Problema proposto: Per favore, riporta come elenco numerato le righe delle voci, escluse quelle vuote: comincia dalla riga che contiene "class: Magnoliopsida", compresa, e prosegui fino alla fine delle voci.

Voci disponibili:
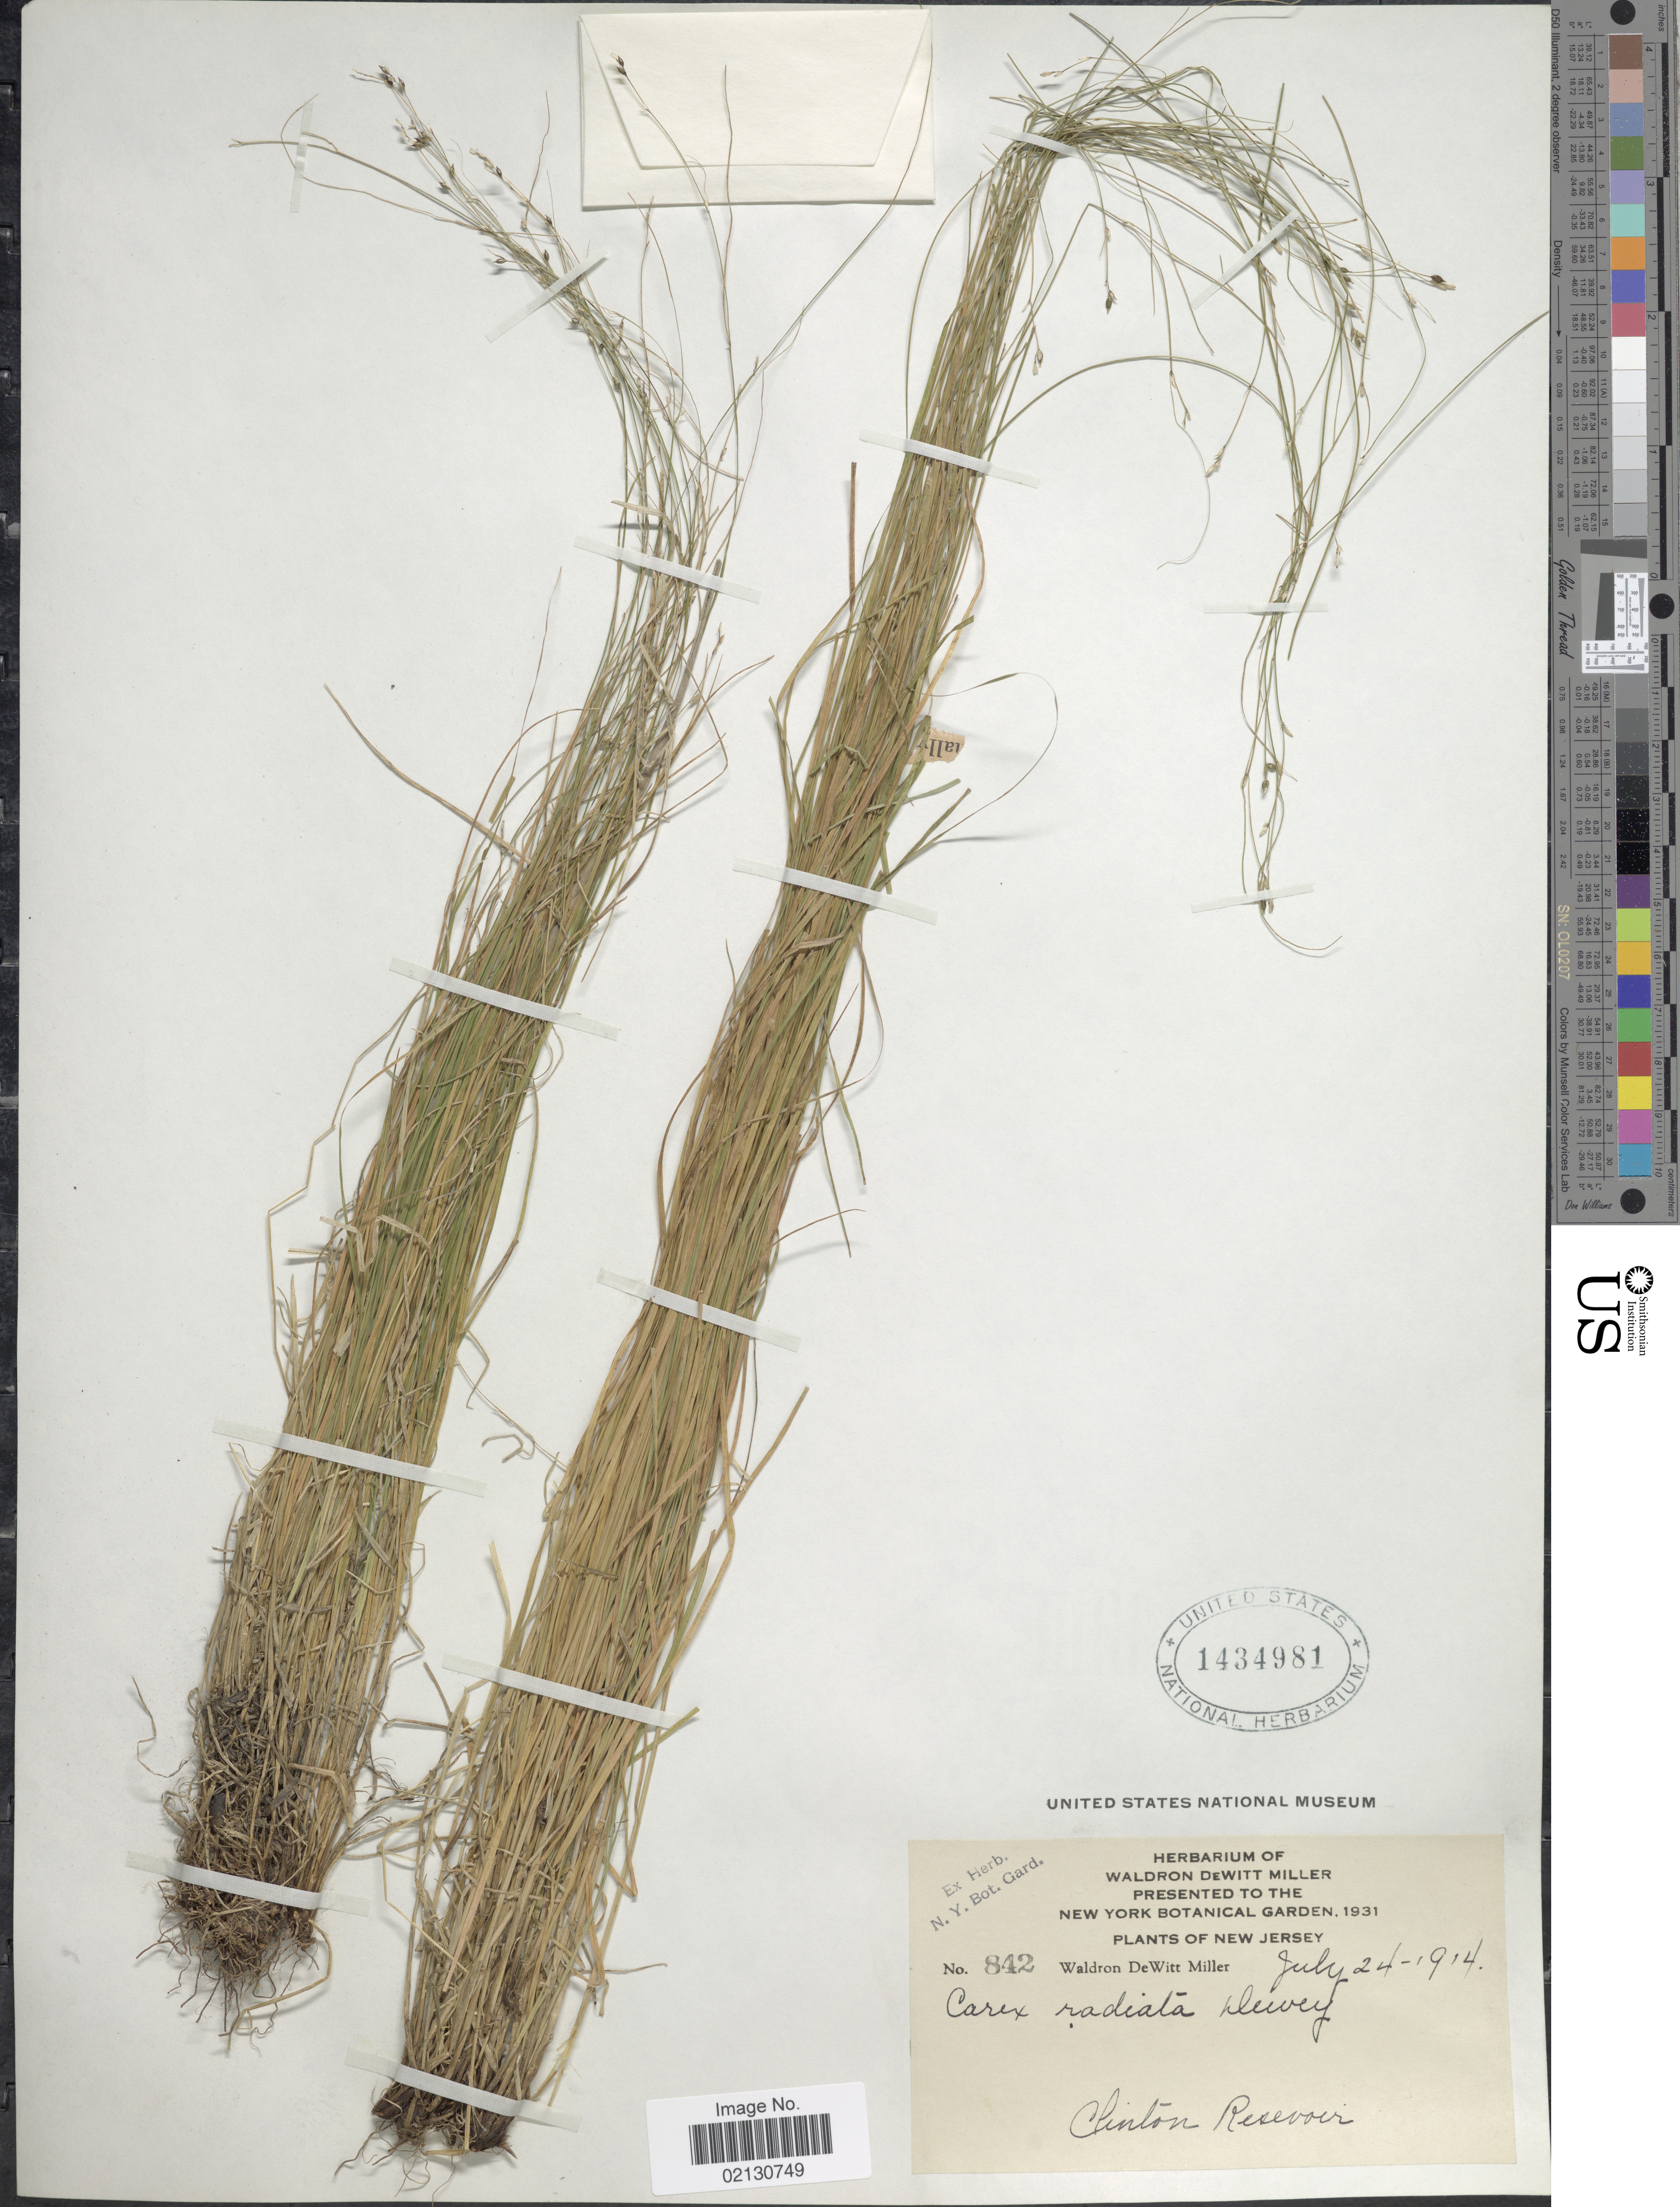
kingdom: Plantae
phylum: Tracheophyta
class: Liliopsida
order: Poales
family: Cyperaceae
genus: Carex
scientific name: Carex radiata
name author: (Wahlenb.) Small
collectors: W. De Witt Miller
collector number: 842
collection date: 1914-07-24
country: United States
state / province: New Jersey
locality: Clinton Reservoir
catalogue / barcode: US 1434981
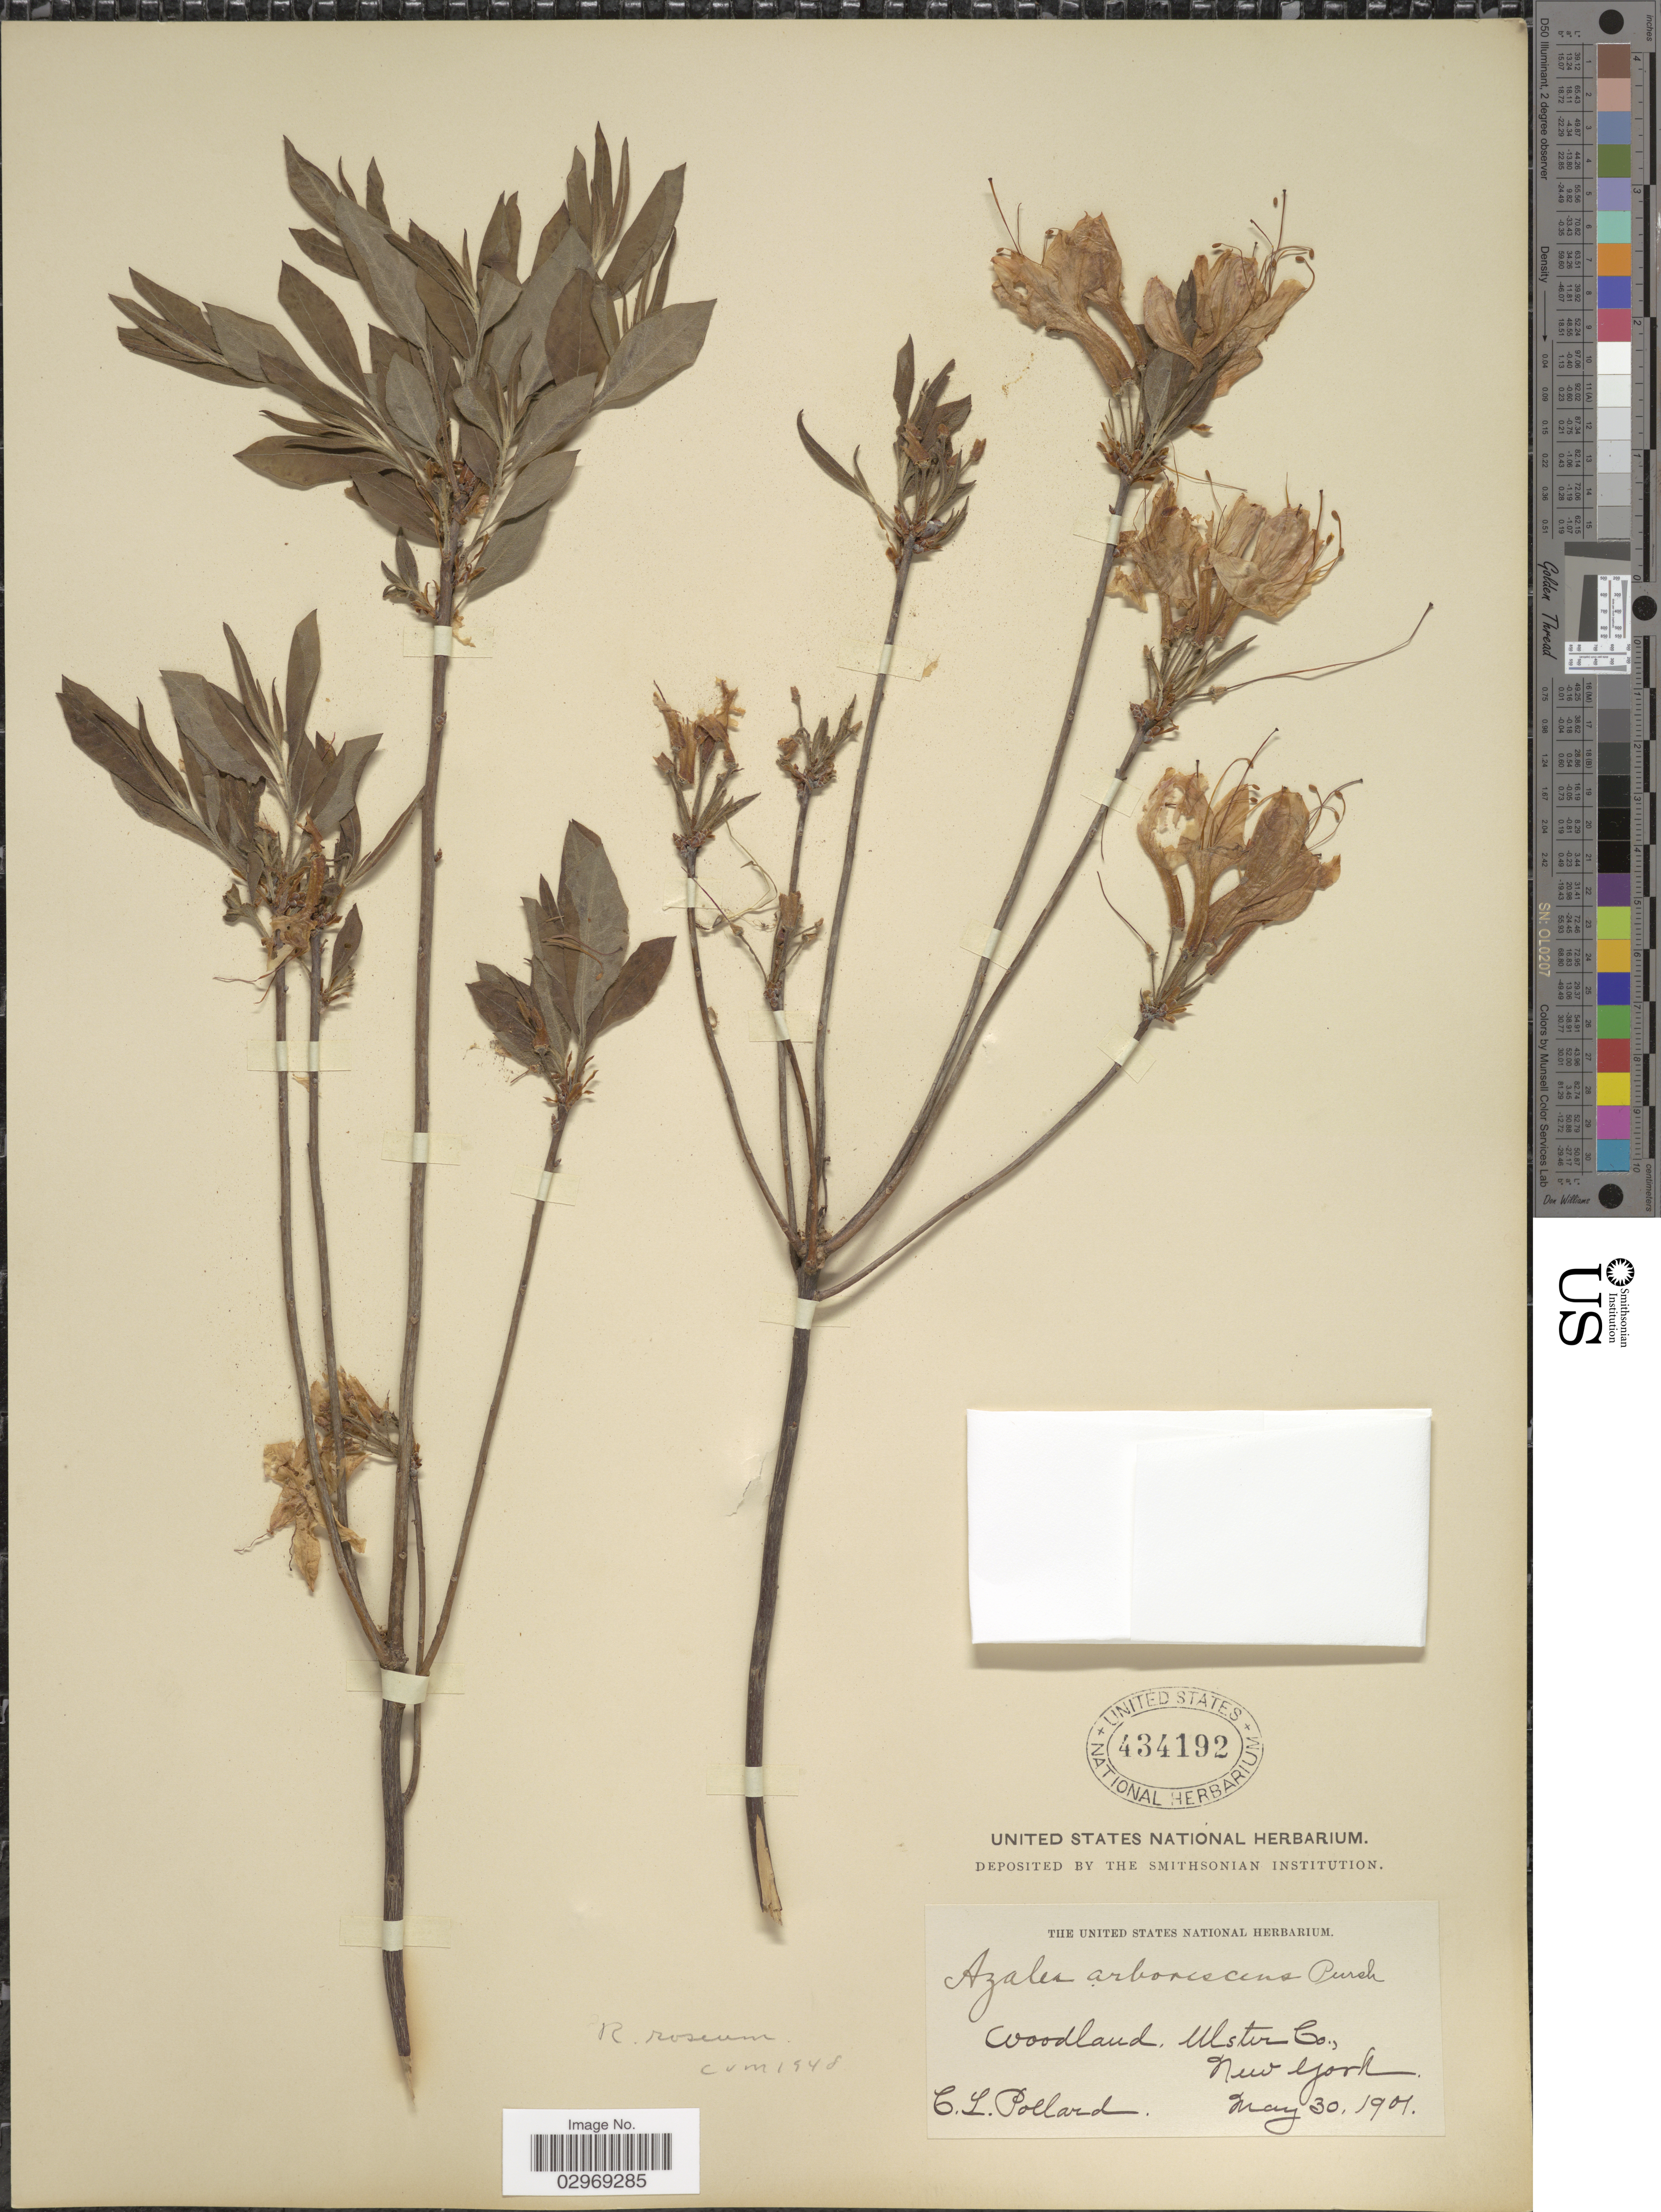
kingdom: Plantae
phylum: Tracheophyta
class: Magnoliopsida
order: Ericales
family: Ericaceae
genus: Rhododendron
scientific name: Rhododendron roseum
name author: (Loisel.) Rehder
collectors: C. L. Pollard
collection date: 1901-05-30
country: United States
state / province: New York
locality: Ulster Co.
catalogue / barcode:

Soluzione:
1. class: Magnoliopsida
2. order: Ericales
3. family: Ericaceae
4. genus: Rhododendron
5. scientific name: Rhododendron roseum
6. name author: (Loisel.) Rehder
7. collectors: C. L. Pollard
8. collection date: 1901-05-30
9. country: United States
10. state / province: New York
11. locality: Ulster Co.
12. catalogue / barcode:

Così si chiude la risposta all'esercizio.